なぜなら私が見せようとしているのは真の輪廻神教だ」

「それこそ運が良かった。

あなたは秩序を見たからだ」

トランス・サンが時間、位置、距離の把握に正確だった。

彼は自分が唐門の絶学と三段階の玄天功を修得していることを十分に承知していた。

狼妖は生まれながらにして強大で、正面からの戦いでは相手にならないかもしれない。

特にまだ若い自分は気力が足りず持久戦には耐えられない。

あの男が人間変身して一匹の狼妖を殺した時でも二匹の三段階狼妖に出会ったらおそらく手を出さなかっただろう。

自分の命の方が何よりも重要だった。

しかし一旦手を出すなら必ず命中させる必要があった。

狼妖は極度の怒りに駆られていたため、トランスの掌が目の横に叩きつけられた時まで気付かなかった。

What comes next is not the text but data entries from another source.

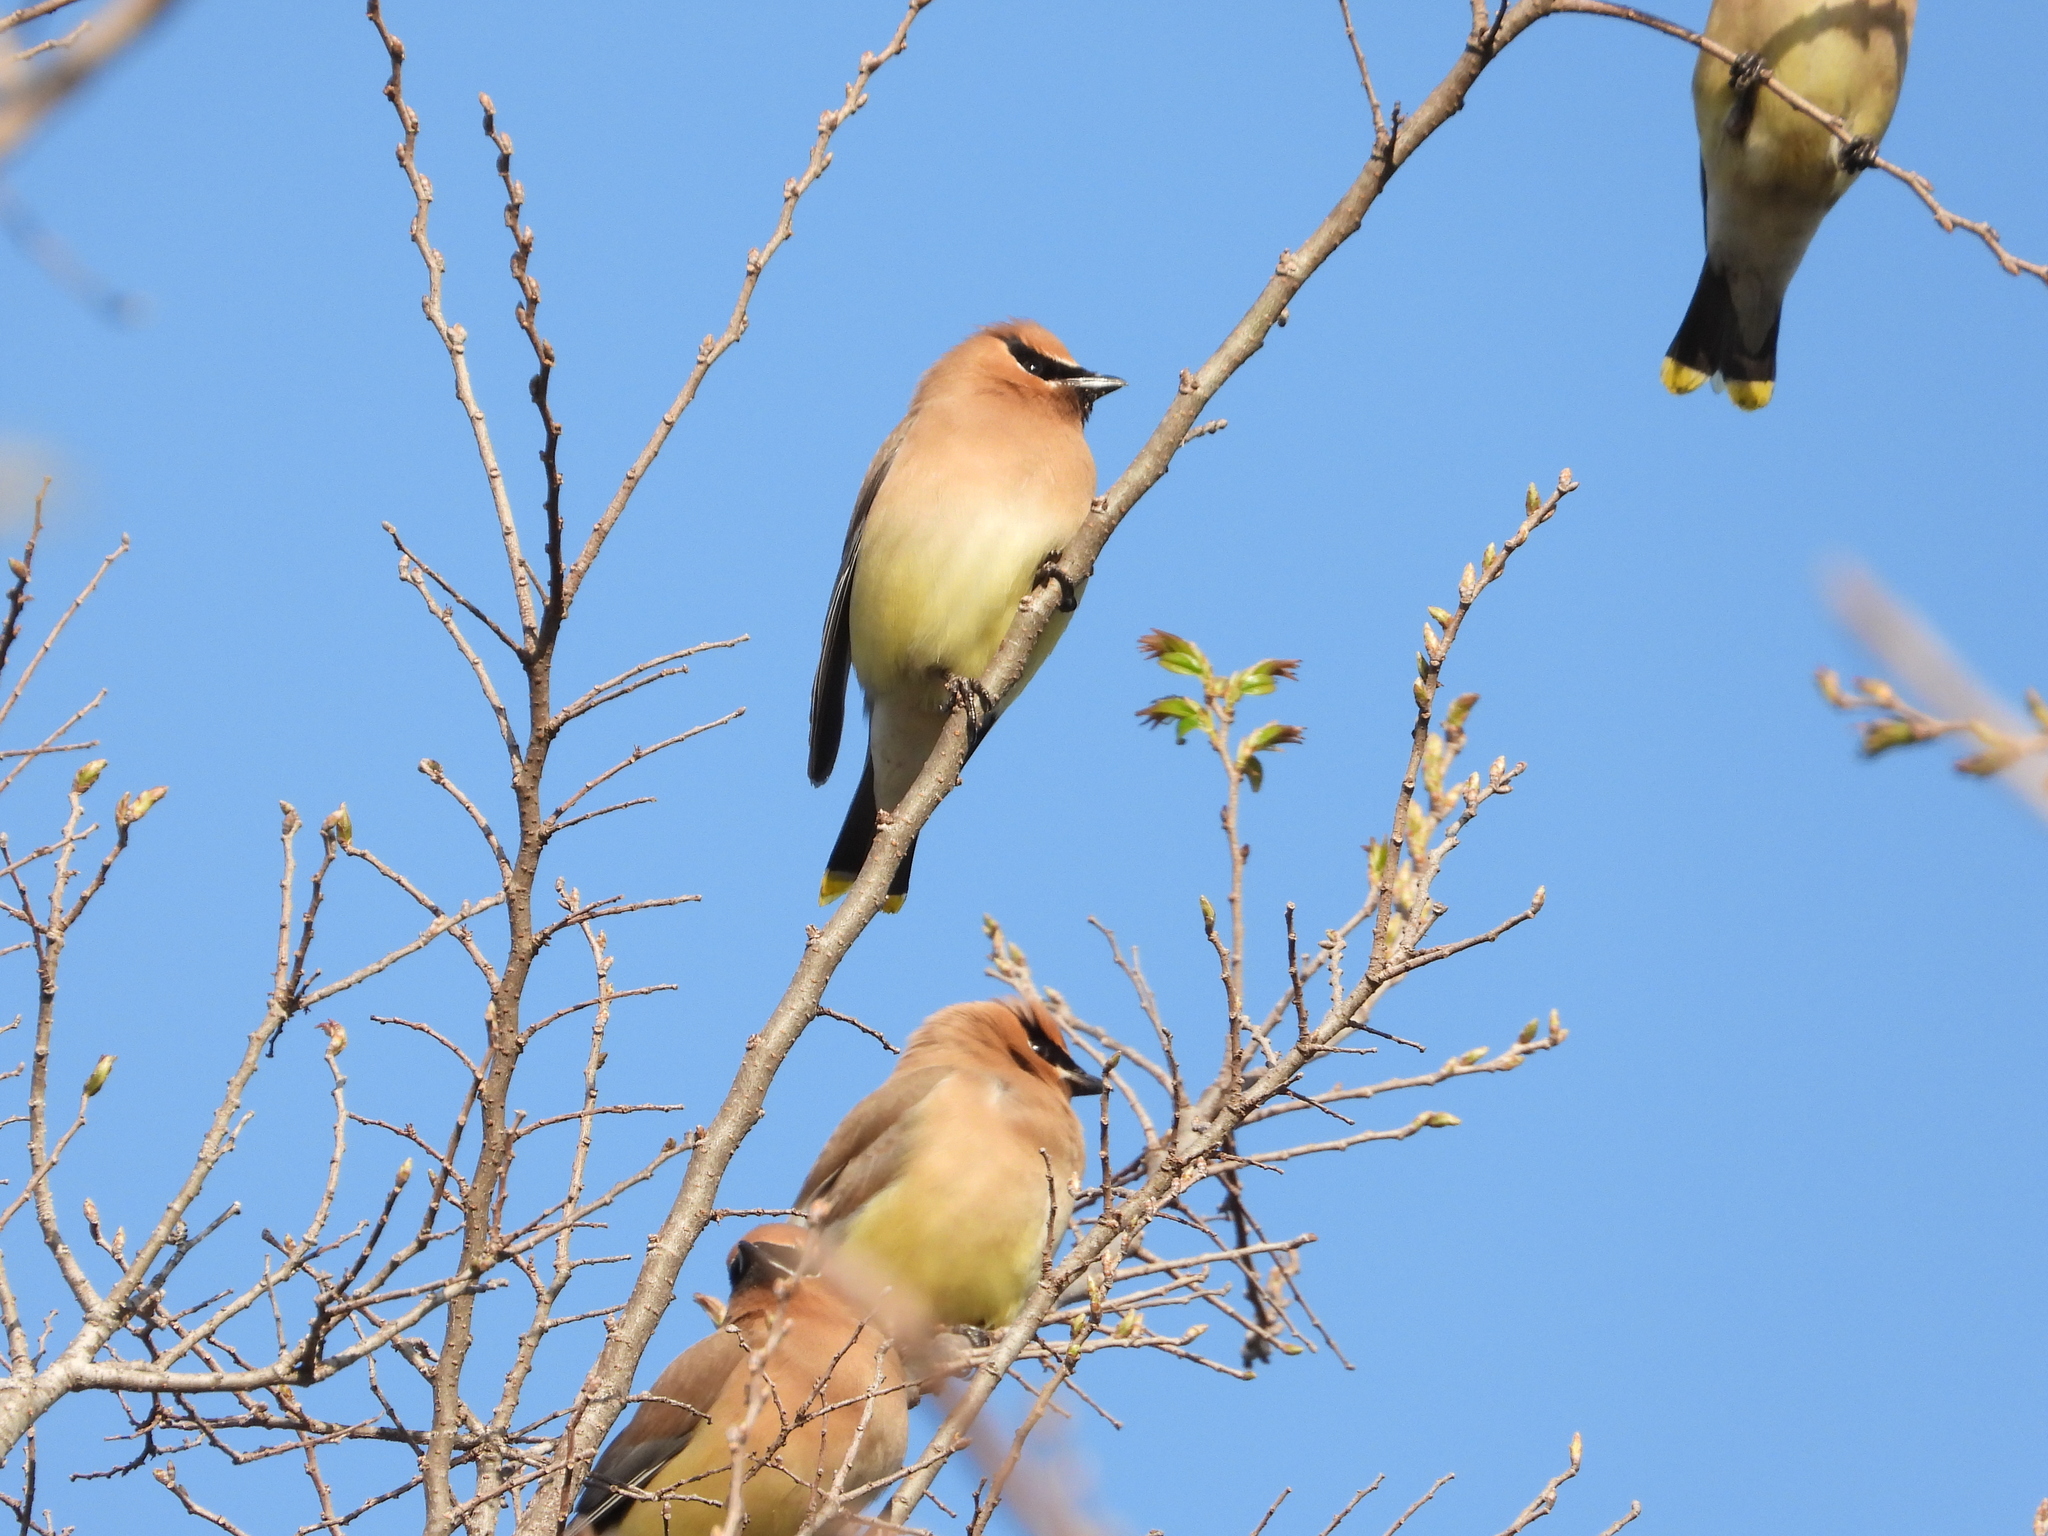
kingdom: Animalia
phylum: Chordata
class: Aves
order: Passeriformes
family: Bombycillidae
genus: Bombycilla
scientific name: Bombycilla cedrorum
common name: Cedar waxwing
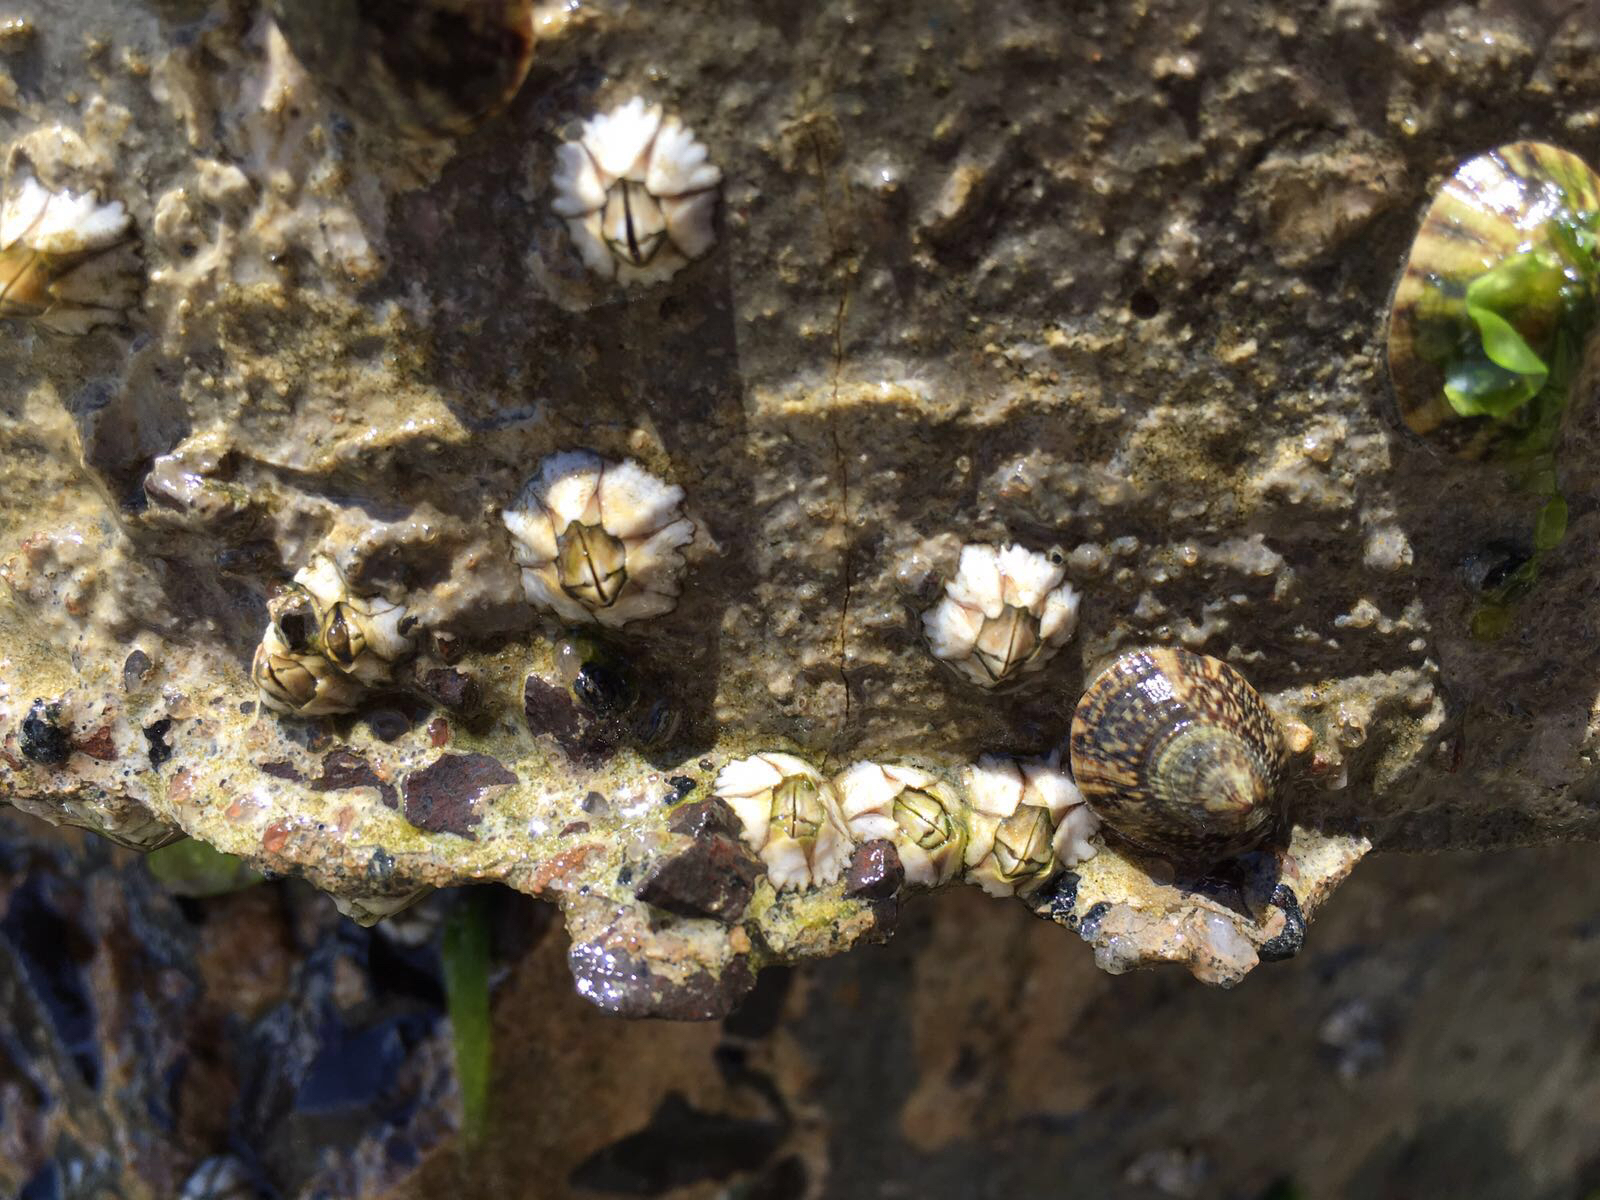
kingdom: Animalia
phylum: Arthropoda
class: Maxillopoda
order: Sessilia
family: Chthamalidae
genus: Chthamalus
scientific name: Chthamalus proteus
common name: Caribbean barnacle
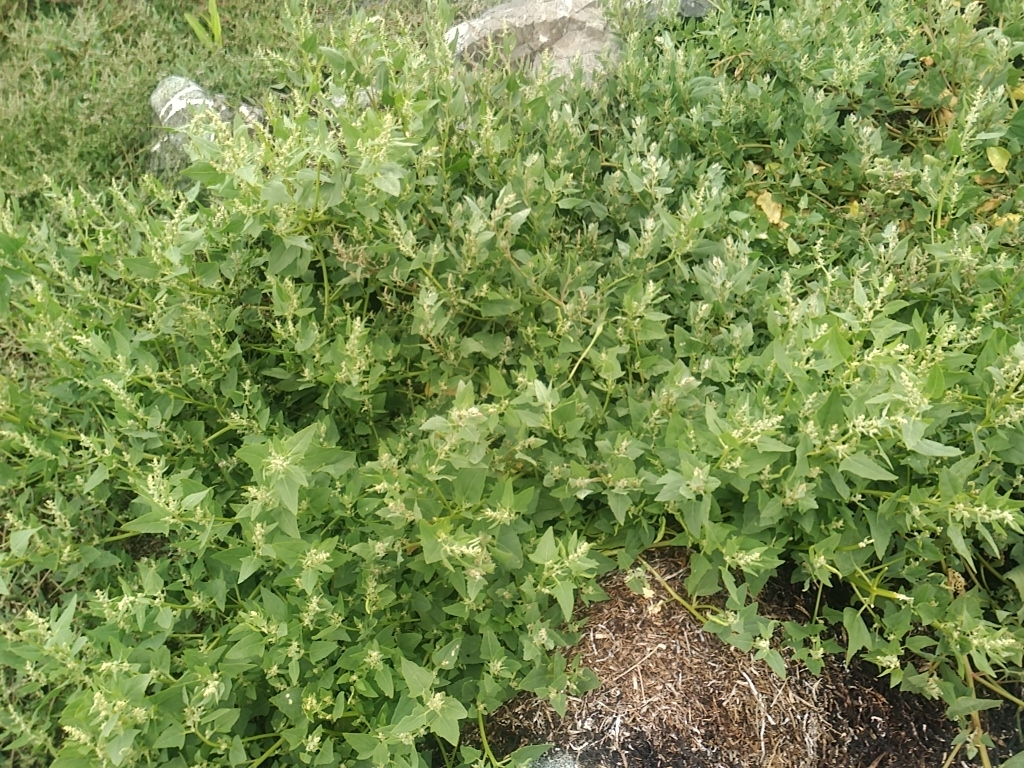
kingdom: Plantae
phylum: Tracheophyta
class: Magnoliopsida
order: Caryophyllales
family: Amaranthaceae
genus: Atriplex
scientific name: Atriplex prostrata
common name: Spear-leaved orache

急に首を振り狼口で彼に向かって襲いかかった瞬間、トランスのもう一方の手がその衣服を掴み、自分の体格の小ささを利用して毛を引っ張り方向を変えた。

三段階狼妖の胸元にほぼ密着したまま軽快に反対側へと移動する。

右手の薬指と中指を剣のように伸ばし玄天功で玉色に輝かせながら、回頭してくる狼妖の目を見つける。

瞬間、細い指が温かい体の中に入った。

トランスは狼妖よりも明らかに身体能力では劣るが、致命点を突くなら同レベルのエネルギーでも奇跡は起こらない。

玄天功が玉手から回転しながらその頭蓋内に叩き込まれた瞬間、もう一方の目も爆発した。

脳髄は pulp と化し狼の咆哮声は窒息のように途絶えた。

強健な体躯も地面へと崩れ落ちる。

トランスが足でその体を蹴り落とした後、反対側に転んだ。

この一撃の効果は前世の戦闘経験によるものだった。

狼妖の背中から跳ね返った瞬間、もう一方の狼妖が襲いかかろうとする前に彼は完全な状態で動けるようになっていた。

「ゴォ!」

ペデルが叫んだ時、カレンは再び笑みを浮かべた。

今やペデルの霊魂は完全に暴走し始めていた。